(YOUR TASK) Return each of the entries below precisely, with no pictures in the result.

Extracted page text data
----------------

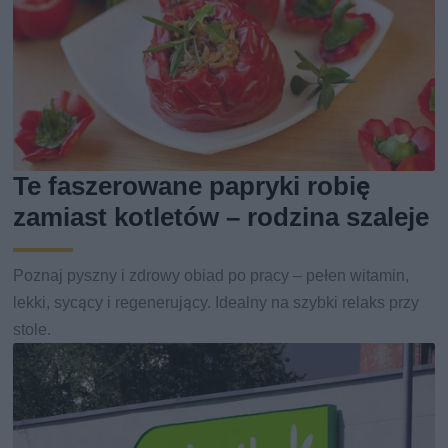
Te faszerowane papryki robię
zamiast kotletów – rodzina szaleje
Poznaj pyszny i zdrowy obiad po pracy – pełen witamin,
lekki, sycący i regenerujący. Idealny na szybki relaks przy
stole.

----------------

(ANSWER SPACE)
Te faszerowane papryki robię
zamiast kotletów – rodzina szaleje
Poznaj pyszny i zdrowy obiad po pracy – pełen witamin,
lekki, sycący i regenerujący. Idealny na szybki relaks przy
stole.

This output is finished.